> TASK GOAL
Which of the lines in the data mention the string "moderate"? List them all.

--- START ---

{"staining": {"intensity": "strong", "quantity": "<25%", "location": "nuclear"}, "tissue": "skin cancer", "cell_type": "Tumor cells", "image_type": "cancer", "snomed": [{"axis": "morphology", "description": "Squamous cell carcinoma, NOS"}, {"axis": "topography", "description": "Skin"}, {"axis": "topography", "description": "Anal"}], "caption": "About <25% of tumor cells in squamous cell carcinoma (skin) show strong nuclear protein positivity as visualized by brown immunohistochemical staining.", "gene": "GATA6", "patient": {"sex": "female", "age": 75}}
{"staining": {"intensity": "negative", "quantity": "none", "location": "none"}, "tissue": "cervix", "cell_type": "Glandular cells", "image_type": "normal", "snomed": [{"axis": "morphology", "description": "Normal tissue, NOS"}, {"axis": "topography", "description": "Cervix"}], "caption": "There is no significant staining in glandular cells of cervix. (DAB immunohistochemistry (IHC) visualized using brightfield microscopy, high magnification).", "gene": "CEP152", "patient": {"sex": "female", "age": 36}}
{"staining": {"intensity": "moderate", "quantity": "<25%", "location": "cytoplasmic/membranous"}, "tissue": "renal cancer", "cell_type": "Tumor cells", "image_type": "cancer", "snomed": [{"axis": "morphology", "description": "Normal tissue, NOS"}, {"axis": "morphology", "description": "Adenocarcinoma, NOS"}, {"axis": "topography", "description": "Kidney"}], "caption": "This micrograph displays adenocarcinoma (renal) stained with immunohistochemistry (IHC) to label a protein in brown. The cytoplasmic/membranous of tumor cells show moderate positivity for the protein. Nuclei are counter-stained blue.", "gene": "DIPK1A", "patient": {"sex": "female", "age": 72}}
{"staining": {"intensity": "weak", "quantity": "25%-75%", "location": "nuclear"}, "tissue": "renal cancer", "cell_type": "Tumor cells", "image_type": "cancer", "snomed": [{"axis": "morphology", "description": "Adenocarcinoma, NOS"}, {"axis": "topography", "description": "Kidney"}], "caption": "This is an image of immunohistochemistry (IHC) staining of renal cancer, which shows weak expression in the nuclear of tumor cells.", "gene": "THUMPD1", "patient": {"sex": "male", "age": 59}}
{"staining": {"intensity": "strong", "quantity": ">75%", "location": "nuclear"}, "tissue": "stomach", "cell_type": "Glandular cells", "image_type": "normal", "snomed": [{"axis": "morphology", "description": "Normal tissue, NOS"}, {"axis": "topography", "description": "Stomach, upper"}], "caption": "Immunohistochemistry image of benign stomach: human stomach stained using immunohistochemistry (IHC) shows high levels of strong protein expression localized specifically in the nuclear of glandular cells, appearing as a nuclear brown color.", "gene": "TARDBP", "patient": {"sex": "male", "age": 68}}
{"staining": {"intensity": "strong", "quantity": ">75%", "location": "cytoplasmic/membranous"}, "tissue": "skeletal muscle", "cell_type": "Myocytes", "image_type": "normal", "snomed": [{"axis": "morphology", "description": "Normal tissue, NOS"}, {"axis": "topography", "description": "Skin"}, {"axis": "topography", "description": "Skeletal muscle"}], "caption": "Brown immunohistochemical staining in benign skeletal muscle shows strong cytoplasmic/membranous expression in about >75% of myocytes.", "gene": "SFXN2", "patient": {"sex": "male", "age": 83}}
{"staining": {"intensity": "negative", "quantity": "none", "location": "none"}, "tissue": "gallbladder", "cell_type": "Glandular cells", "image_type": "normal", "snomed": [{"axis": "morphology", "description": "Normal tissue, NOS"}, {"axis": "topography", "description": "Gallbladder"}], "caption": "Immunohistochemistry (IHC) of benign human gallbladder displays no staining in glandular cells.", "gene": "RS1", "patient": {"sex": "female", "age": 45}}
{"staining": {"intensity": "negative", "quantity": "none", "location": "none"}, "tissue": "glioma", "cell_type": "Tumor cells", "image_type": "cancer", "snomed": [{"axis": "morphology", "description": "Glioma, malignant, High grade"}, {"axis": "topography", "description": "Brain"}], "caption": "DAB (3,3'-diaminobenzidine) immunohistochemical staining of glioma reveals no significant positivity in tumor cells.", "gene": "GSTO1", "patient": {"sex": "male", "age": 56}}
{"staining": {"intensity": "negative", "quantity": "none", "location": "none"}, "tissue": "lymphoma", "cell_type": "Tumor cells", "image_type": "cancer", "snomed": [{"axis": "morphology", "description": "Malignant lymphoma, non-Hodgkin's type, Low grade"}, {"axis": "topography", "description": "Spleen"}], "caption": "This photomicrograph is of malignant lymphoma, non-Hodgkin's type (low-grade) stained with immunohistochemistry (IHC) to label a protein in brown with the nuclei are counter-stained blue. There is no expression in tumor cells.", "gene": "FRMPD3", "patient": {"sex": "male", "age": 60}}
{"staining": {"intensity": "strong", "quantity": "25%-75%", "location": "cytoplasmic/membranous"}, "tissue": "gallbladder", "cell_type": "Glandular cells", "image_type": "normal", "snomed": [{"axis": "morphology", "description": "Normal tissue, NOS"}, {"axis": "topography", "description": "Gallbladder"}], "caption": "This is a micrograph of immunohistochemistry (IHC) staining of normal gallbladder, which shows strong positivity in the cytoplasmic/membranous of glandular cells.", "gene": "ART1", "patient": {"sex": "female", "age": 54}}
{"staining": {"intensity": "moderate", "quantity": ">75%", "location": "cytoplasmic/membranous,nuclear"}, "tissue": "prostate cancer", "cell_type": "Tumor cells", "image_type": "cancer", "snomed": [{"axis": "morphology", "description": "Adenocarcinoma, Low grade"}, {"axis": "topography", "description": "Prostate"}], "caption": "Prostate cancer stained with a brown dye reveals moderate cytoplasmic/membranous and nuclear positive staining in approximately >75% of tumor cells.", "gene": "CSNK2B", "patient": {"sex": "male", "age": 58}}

--- END ---

> RESULT FOR THIS TASK
{"staining": {"intensity": "moderate", "quantity": "<25%", "location": "cytoplasmic/membranous"}, "tissue": "renal cancer", "cell_type": "Tumor cells", "image_type": "cancer", "snomed": [{"axis": "morphology", "description": "Normal tissue, NOS"}, {"axis": "morphology", "description": "Adenocarcinoma, NOS"}, {"axis": "topography", "description": "Kidney"}], "caption": "This micrograph displays adenocarcinoma (renal) stained with immunohistochemistry (IHC) to label a protein in brown. The cytoplasmic/membranous of tumor cells show moderate positivity for the protein. Nuclei are counter-stained blue.", "gene": "DIPK1A", "patient": {"sex": "female", "age": 72}}
{"staining": {"intensity": "moderate", "quantity": ">75%", "location": "cytoplasmic/membranous,nuclear"}, "tissue": "prostate cancer", "cell_type": "Tumor cells", "image_type": "cancer", "snomed": [{"axis": "morphology", "description": "Adenocarcinoma, Low grade"}, {"axis": "topography", "description": "Prostate"}], "caption": "Prostate cancer stained with a brown dye reveals moderate cytoplasmic/membranous and nuclear positive staining in approximately >75% of tumor cells.", "gene": "CSNK2B", "patient": {"sex": "male", "age": 58}}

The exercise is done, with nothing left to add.